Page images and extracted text

+--

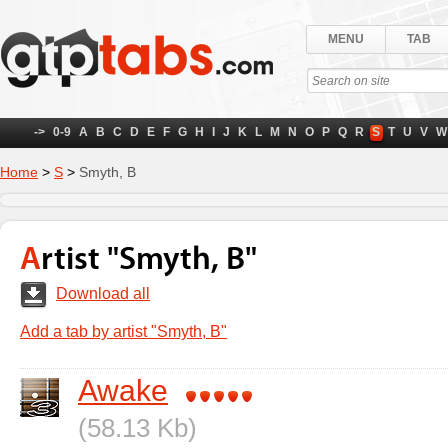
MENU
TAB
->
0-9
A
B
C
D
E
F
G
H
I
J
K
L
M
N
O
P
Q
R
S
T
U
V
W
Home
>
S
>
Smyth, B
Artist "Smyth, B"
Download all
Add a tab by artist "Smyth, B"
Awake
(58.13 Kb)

+--

Exercise prompt:
Write the records above out again word for word, skipping each picture.

Output of the exercise:
MENU
TAB
->
0-9
A
B
C
D
E
F
G
H
I
J
K
L
M
N
O
P
Q
R
S
T
U
V
W
Home
>
S
>
Smyth, B
Artist "Smyth, B"
Download all
Add a tab by artist "Smyth, B"
Awake
(58.13 Kb)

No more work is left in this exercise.